# Backround Invest Question



## dogsoldier (Oct 11, 2005)

Hello everyone, 

I had a question regarding backround investigations. My father has a pretty lengthy arrest record dating all the way back to the late 60's. He also, by his own admission has two outstanding warrants. My question is, will this come up on a backround investigation? If so, will it hurt me?

Any input you guys/girls may have on this will be greatly appreciated. Thanks in advance!


----------



## Officer Dunngeon (Aug 16, 2002)

dogsoldier said:


> My father has a pretty lengthy arrest record dating all the way back to the late 60's. He also, by his own admission has two outstanding warrants. My question is, will this come up on a backround investigation? If so, will it hurt me?


It probably would come up, depending how thorough the department is in checking out your social history. Some departments ask for the full 411 of every person you ever lived with including birthdates and social security numbers. If his criminal history isn't discovered that way, then it could come up through neighbors, associates, or even through an interview with the investigators themselves.

Unless you were repeatedly arrested alongside him and you can't demonstrate that you are a law-abiding and responsible individual, I really don't see his issues preventing you from getting on the job.


----------



## Mikey682 (May 2, 2002)

My dad has a "pretty colorful" background, which was brought up by my BI, but he said it didnt have any effect on me becuase I wasnt personally involved in any of those problems. Just be honest to him about everything and you should be fine.


----------



## 94c (Oct 21, 2005)

if you're applying for a department near where your father lived then they already made the connection. if it is a small department then you will probably have to live with the stigma.


----------



## HousingCop (May 14, 2004)

If you turn him in for the 2 warrants, you may get points with the BG investigator!


----------



## Guest (Jan 11, 2006)

HousingCop said:


> If you turn him in for the 2 warrants, you may get points with the BG investigator!

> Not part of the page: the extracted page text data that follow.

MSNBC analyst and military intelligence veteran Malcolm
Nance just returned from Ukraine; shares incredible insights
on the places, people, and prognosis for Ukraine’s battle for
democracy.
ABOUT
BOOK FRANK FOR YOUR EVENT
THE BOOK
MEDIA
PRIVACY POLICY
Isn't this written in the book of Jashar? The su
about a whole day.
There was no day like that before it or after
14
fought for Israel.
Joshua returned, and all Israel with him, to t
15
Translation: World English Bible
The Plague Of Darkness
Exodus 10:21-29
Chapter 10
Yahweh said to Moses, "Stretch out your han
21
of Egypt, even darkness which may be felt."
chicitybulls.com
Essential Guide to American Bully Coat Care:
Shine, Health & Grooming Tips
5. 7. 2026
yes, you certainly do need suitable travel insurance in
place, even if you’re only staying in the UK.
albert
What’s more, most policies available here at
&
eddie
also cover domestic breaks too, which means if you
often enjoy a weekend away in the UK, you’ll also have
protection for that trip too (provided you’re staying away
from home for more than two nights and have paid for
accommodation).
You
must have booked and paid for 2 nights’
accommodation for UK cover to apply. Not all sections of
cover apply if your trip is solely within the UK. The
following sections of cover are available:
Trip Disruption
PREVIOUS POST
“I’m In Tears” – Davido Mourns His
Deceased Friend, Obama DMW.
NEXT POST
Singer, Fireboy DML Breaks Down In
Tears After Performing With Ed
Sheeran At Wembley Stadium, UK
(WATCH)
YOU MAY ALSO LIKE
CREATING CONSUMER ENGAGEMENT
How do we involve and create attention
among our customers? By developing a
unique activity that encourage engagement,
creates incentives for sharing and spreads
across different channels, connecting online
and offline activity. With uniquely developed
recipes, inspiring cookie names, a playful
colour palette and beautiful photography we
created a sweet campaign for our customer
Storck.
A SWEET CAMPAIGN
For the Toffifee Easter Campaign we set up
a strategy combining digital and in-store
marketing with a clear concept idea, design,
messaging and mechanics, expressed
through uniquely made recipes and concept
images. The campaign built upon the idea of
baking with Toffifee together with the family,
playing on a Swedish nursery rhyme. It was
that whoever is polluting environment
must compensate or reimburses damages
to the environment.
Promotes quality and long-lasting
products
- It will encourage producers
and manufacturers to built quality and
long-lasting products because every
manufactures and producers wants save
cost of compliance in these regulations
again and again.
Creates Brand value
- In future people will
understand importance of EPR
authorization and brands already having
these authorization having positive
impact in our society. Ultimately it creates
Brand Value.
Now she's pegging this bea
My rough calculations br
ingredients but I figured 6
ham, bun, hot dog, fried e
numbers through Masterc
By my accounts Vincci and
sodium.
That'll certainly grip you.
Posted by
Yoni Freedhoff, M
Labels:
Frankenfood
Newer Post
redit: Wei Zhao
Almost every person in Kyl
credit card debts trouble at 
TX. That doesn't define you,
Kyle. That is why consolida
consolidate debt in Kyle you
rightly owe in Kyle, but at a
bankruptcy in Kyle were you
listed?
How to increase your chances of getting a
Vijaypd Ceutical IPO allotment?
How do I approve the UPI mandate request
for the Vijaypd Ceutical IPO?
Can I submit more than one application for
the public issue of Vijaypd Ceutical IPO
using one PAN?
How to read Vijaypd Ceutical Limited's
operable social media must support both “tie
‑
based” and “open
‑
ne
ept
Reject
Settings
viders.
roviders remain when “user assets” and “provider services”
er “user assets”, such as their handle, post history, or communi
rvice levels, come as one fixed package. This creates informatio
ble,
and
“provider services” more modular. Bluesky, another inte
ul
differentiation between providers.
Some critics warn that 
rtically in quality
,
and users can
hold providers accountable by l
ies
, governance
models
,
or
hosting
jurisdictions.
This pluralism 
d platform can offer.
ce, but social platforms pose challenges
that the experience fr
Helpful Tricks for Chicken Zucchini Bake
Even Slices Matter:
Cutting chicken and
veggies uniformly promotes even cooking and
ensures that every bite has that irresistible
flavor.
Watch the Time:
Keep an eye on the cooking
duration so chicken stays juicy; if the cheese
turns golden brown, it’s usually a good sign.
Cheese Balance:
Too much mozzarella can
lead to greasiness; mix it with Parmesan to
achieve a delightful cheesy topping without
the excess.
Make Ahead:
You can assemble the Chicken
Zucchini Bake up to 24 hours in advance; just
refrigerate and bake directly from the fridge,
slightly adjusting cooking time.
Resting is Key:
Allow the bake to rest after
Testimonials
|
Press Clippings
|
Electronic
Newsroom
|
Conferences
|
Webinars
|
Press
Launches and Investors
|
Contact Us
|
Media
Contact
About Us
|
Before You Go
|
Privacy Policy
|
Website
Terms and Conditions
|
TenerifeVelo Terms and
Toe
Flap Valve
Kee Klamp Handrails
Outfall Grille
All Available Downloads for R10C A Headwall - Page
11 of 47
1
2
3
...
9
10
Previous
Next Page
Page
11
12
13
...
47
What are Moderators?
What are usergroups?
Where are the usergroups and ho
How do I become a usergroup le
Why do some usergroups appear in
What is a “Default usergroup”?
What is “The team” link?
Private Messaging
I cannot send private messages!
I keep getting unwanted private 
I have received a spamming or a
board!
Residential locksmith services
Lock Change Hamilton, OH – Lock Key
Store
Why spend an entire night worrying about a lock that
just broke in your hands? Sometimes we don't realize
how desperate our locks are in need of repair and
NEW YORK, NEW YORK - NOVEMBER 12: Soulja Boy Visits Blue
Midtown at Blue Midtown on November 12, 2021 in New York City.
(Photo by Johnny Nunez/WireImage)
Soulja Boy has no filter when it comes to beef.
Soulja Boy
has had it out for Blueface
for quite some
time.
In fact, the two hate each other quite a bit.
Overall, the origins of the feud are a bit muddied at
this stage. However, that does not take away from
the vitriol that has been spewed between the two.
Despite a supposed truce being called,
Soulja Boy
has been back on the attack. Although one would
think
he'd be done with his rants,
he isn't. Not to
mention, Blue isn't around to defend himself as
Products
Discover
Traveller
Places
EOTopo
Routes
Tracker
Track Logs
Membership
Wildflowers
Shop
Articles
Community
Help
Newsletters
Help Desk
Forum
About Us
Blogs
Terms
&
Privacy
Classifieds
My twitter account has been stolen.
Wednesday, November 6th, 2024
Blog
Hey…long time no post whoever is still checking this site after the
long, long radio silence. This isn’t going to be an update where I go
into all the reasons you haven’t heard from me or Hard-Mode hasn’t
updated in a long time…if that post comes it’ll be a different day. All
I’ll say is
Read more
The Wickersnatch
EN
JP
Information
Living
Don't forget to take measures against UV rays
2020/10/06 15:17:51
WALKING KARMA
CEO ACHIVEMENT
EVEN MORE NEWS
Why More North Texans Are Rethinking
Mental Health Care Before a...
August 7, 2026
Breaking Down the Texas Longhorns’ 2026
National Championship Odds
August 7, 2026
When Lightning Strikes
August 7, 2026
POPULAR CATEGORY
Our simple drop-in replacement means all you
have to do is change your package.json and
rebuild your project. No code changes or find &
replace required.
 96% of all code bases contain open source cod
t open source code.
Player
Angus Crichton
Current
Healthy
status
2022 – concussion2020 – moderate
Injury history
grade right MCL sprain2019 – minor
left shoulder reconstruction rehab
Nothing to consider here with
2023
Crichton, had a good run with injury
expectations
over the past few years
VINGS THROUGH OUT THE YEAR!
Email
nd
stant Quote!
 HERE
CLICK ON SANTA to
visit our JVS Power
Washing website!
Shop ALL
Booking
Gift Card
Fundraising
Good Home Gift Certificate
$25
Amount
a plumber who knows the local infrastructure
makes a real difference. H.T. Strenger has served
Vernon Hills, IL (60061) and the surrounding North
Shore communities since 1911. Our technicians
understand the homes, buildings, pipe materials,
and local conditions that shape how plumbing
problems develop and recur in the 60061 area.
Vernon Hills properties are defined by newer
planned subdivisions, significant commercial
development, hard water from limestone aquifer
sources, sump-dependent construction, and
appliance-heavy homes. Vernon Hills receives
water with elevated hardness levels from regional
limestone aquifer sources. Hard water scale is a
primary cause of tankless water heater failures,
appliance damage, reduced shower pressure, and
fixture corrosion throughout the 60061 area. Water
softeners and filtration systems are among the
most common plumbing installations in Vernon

We had someone with an outstanding warrant sign the list, then show-up for their "interview". That person was then escorted into the booking area, where it took about 10 minutes for them to figure out that having their pockets emptied, belt/shoelaces taken, and having Miranda read to them wasn't part of the interview for police officer. That same person is now serving life for Murder.


----------



## dogsoldier (Oct 11, 2005)

First of all, thank you very much to those who answered my question. Secondly I thought about turning my father in for the warrants but he has an uncanny ability to not get arrested on them. Believe it or not, recently he was stopped for running a stop sign in Boston, turns out his car was unregistered. The officer then ran his info, the two warrants came up and my father somehow managed to convince the BPD officer that it "wasn't him". So he drove home that night in an unregistered car, with two outstanding warrants......Your guess is as good as mine.


----------



## dogsoldier (Oct 11, 2005)

Oh yeah, I forgot to mention. I am not exactly sure where my father lives so it would be difficult to actually turn him in. All I know is that he lives somewhere in a very rural part of Maine. The only time I ever see him is when he makes the trip down to Worcester to stop by my house unannounced.


----------



## 94c (Oct 21, 2005)

hides in Maine, stopped in Boston, visits Worcester, does your dad have a nickname like ******?


----------



## dogsoldier (Oct 11, 2005)

Nope, he isn't nearly that smart.


----------



## tango2 (Sep 11, 2005)

Just so you know depends on the department sone officers show up at your house your neighbors house and old places that you use to live at if this helps


----------



## EOD1 (Mar 11, 2004)

HousingCop said:


> If you turn him in for the 2 warrants, you may get points with the BG investigator!


my cousin's grandmother lived in the town i used to dispatch in and he stole her car (he also has a "colorful" history) well the sgt who took the call was nice enough and gave me the courtesy of 3 hours to try to find him and get word out to get the car back, of course he didn't, so i had to enter his warrant into LEAPS. i ended up getting in an MVA trying to flee from a woonsocket cruiser.


----------



## PBC FL Cop (Oct 22, 2003)

Mikey682 said:


> My dad has a "pretty colorful" background, which was brought up by my BI, but he said it didnt have any effect on me becuase I wasnt personally involved in any of those problems. Just be honest to him about everything and you should be fine.


This is good advice, YOU shouldn't be hurt by a family members actions. All lessons in life are useful and you can sometimes benefit from others mistakes!! Best of luck in your career!!


----------



## j809 (Jul 5, 2002)

> So he drove home that night in an unregistered car, with two outstanding warrants...


It was BOSTON, need I say more.


----------



## no$.10 (Oct 18, 2005)

Your father's problems are not yours. Just be VERY honest about the situation. Actually, there's not much more you can do anyway. When/If anyone starts saying, "we see here that you father..." You at that point should probably just shake your head, look down (smiling) and say something like, "yeah, he's a character, alright. He's kind of an "old hippy" I guess, and doesn't really play by the rules. We've never agreed on that point, but he is my Dad..."

*It worked for me. *


----------